The Trump Administration has made it clear that it will do whatever it can in order to allow personal beliefs to dictate patient access to health care. Most recently, they created a new office for discrimination within the Department of Health and Human Services and proposed a new rule allowing all kinds of individuals and entities to use their beliefs to block patients from getting the care they need. But one strategy of the Trump Administration that hasn’t received much focus – but has potentially long-lasting harm – is nominating to federal courts individuals who hold views that prioritize religious beliefs above patient care.
One such nominee is Kyle Duncan, nominated to sit on the Fifth Circuit Court of Appeals. Duncan is someone who has spent much of his career supporting attempts to allow religious beliefs to override access to health care. For example, Duncan–
- Played a leading role in the Hobby Lobby case, arguing a boss’s religious beliefs should override a woman’s right to insurance coverage of birth control. In that case, he argued that the Court should ignore any impact on employees of losing birth control coverage. When the Supreme Court decided that case, every Justice agreed that the impact on employees must be considered.
- After his work in Hobby Lobby, he then went on to write an amicus brief on behalf of a non-profit organization that wanted to refuse to comply with the requirement to cover birth control. In that case, he argued against any work around that ensured employees got birth control coverage through their regular insurance plan, even when the employer got to opt out.
- Wrote a brief arguing pharmacies must be allowed to refuse to fill birth control prescriptions.
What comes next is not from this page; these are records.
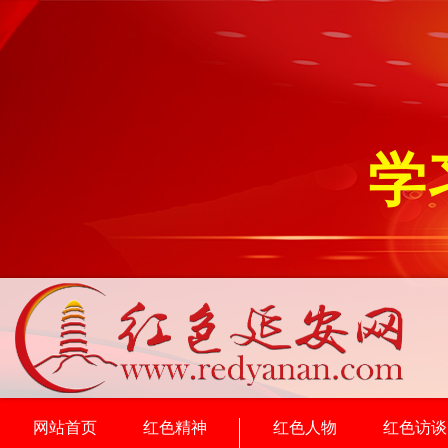
学
网站首页
红色精神
红色人物
红色访谈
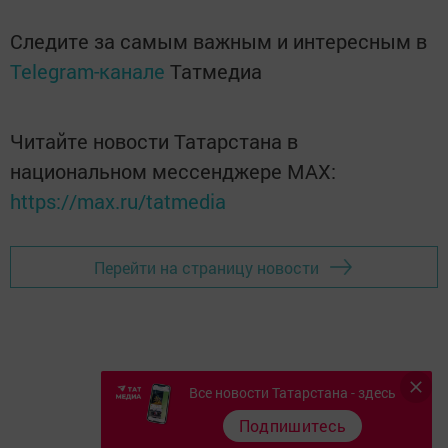
Следите за самым важным и интересным в
Telegram-канале
Татмедиа
Читайте новости Татарстана в
национальном мессенджере MАХ:
https://max.ru/tatmedia
Перейти на страницу новости
Все новости Татарстана - здесь
Подпишитесь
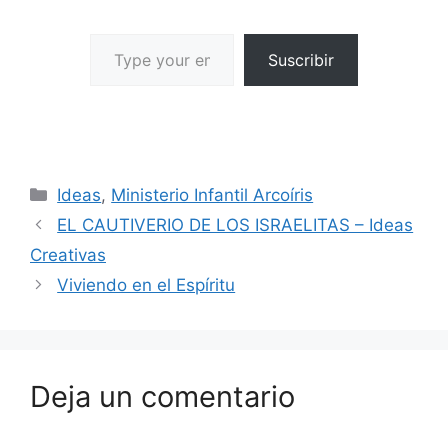
Suscribir
Ideas
,
Ministerio Infantil Arcoíris
EL CAUTIVERIO DE LOS ISRAELITAS – Ideas
Creativas
Viviendo en el Espíritu
Deja un comentario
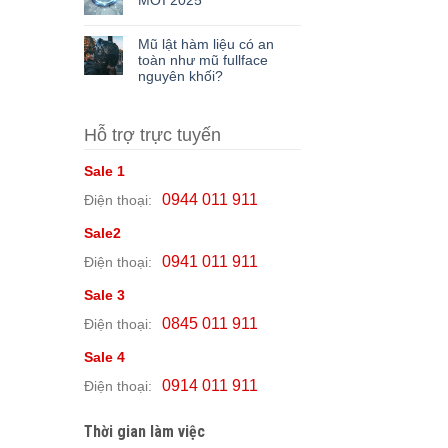
MỚI 2025
Mũ lật hàm liệu có an
toàn như mũ fullface
nguyên khối?
Hỗ trợ trực tuyến
Sale 1
0944 011 911
Điện thoại:
Sale2
0941 011 911
Điện thoại:
Sale 3
0845 011 911
Điện thoại:
Sale 4
0914 011 911
Điện thoại:
Thời gian làm việc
Duncan’s record demonstrates his interest in pushing forward legal arguments that protect the use of religious beliefs to determine patient care, no matter the harm on individuals. Not only is this troubling at any time, but it is especially troubling when the Trump Administration is actively pushing forward laws and policies – like the harmful and discriminatory rules allowing employers to opt out of birth control coverage – that might come before him as a judge. This raises questions about whether Duncan would be able to consider such issues that come before him impartially. And also, as a judge, Duncan would have the power to shape what the law means, and whether the law will give more rights to those who claim the right to discriminate under the guise of “religious liberty.” Given Duncan’s record, that is a very disturbing thought.
The courts have already proven themselves an important line of defense in the face of unrelenting unconstitutional and illegal attempts by the Trump Administration. We need judges who will uphold our constitutional protections and impartially consider the many ways the Administration is bending the law to promote policies that put providers’ religious beliefs ahead of patient care.